[Data entries]
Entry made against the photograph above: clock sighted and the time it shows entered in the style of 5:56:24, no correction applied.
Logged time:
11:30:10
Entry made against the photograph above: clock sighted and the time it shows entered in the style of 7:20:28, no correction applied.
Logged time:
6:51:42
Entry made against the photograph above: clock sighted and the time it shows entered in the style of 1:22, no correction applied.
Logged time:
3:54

- _What the task asks_
Copy each line of the records above that contains the word "shows".

- _Answer to this exercise_
Entry made against the photograph above: clock sighted and the time it shows entered in the style of 5:56:24, no correction applied.
Entry made against the photograph above: clock sighted and the time it shows entered in the style of 7:20:28, no correction applied.
Entry made against the photograph above: clock sighted and the time it shows entered in the style of 1:22, no correction applied.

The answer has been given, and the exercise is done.